The program will include works by Bach and Forsyth, tangos by Astor Piazzolla and highlights from Bizet’s "Carmen" as well as songs of Glenn Miller and seasonal selections. Members of the quintet will also teach master classes in the School of Music.
Now in its 36th year, the Canadian Brass continues to enchant audiences worldwide with its unique blend of impeccable playing, lowbrow antics, and genre-blending repertoire. This redoubtable quintet has become the standard by which brass quintets are judged.
Over the years, the Canadian Brass has developed a unique character and audience rapport that has proven hugely successful. Performances run the gamut from formal classical concerts to music served up with lively dialogue and theatrical effects. But no matter the style, the music is central and played with dedication and excellence.
The five musicians spend most of their time on tour and have performed with major symphony orchestras in the United States, Canada, Europe and Japan. Millions of TV viewers have seen them on "The Tonight Show," "Entertainment Tonight," "Evening at Pops" (with John Williams and the Boston Pops) and numerous PBS specials. They have created over a dozen videos, including "Three Nights with Canadian Brass," which captures the group in performance over three decades.
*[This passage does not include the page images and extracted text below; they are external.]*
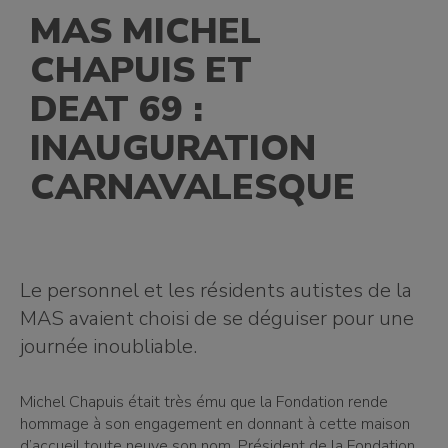
MAS MICHEL
CHAPUIS ET
DEAT 69 :
INAUGURATION
CARNAVALESQUE
Le personnel et les résidents autistes de la
MAS avaient choisi de se déguiser pour une
journée inoubliable.
Michel Chapuis était très ému que la Fondation rende
hommage à son engagement en donnant à cette maison
d’accueil toute neuve son nom. Président de la Fondation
The first performance in the Shirley and Chas Hockett Chamber Music Concert Series was given by the Bach Aria Group on Oct. 25, 2000, the anniversary of the day Shirley and Chas Hockett first met, in a mathematics course at the University of Michigan. Chas, who passed away in November 2000, enjoyed a distinguished academic career at Cornell University, from which he retired in 1982 as the Goldwin Smith Professor Emeritus of Anthropology and Linguistics. Chas also had a passion for music, which he shared with his wife, Shirley, professor emerita of mathematics at Ithaca College, and with their five children. He wrote a number of works, including an opera, "Dona Rosita," which was performed by the Ithaca Opera Association in the early 1970s. After retiring from Cornell, Chas Hockett devoted himself to composing solo and chamber music.